Women are setting up community patrols to keep each other safe after the suspected murder of Sarah Everard
Local ‘community patrols’ are being set up to help women feel safer when out in public after the recent suspected kidnap and murder of Sarah Everard.
Amy Todd, a woman in London, set up the Peckham Patrols group in the wake of Sarah Everard’s disappearance, and after two instances of sexual harassment were reported in her local park.
The patrols will be made up of two or more people wearing high-visibility clothing, carrying torches and whistles. They will patrol the local area over several hours throughout the evening, handing out flyers.
‘Women shouldn’t be asked to change their behaviour’
Ms Todd told JPIMedia: “They are there to be visible - let people know that they can come to the park and there are people who will be looking out for them.”
Recent research from the UN found that 97 per cent of all young women in the UK have been sexually harassed at some point in their lives.
Coverage of Sarah Everard’s disappearance has sparked a wider conversation about a tendency to put the onus on women to take precautionary measures to avoid harassment or assault, rather than discussing the drivers of violence against women.
It was this broader discussion, as well as the recent cases of violence and abuse against women, which prompted Ms Todd to organise the community patrols.
“I don't believe we should ask women to change their behaviour to be able to walk where they live safely,” she explained.
“This is the alternative I came up with because, right now, it's all we can do with the little power we have as the community.
“How much you are asked to live within this appropriate bubble of behaviour - don't walk alone, ring a friend, and so on.”
“This was something I could do in a very small way that might make some impact.
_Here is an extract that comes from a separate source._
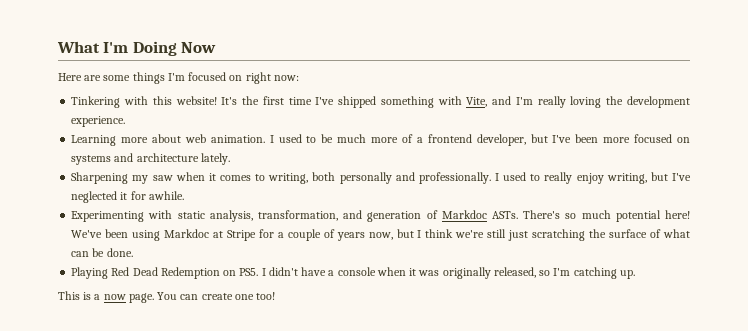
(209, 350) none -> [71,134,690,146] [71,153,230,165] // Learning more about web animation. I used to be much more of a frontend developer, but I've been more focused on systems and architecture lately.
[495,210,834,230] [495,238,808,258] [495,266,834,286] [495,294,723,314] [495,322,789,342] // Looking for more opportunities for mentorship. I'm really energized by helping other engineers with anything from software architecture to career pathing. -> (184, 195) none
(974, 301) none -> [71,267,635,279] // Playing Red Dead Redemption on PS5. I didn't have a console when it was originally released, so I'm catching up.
It's how I deal with trauma, I'm a do-er.”
Reclaim These Streets
Like the Reclaim These Streets vigils which are being organised across the UK to take place this Saturday (13 Mar), the Peckham Patrols group was inspired by Reclaim the Night protests which began in Leeds at the height of the Yorkshire Ripper killings.
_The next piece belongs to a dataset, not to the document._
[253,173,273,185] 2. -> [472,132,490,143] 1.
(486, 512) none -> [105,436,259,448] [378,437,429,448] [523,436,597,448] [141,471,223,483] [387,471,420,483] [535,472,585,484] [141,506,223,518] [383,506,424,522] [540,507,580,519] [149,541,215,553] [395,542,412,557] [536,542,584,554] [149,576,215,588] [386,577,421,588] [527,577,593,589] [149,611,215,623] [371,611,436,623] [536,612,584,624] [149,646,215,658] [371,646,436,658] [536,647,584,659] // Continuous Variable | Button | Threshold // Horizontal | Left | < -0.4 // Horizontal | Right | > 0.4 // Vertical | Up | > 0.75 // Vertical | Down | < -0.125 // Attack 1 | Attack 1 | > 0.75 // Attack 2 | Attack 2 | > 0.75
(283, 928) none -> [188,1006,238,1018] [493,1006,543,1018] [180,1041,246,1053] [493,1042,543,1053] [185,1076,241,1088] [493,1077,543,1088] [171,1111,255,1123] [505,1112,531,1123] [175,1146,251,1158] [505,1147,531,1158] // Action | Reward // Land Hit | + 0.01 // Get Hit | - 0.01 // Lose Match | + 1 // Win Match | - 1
Ms Todd also cited the so-called ‘Newham 8’ case, where a group of young men who had faced racial threats and violence in their community were arrested after defending themselves in Newham, London, in the 1980s.
Ms Todd said anyone who would like to help out with the patrols in her area should join the ‘Peckham Patrols’ Facebook group.
She said: “It’s no long term commitment, if people can help just once for an hour that is absolutely fine.”
But she also encouraged others to think about setting up similar patrols in their own area.
“I would say to someone else who wants to do this that the more direct action we take, the less the chance of women being abducted or sexually harassed,” she said.
“It's going to be boring walking around the same park for hours - but it’s boring and nothing happens in part because you are there and people know that it is a safer space. And that’s a brilliant thing to be able to do to help your community.”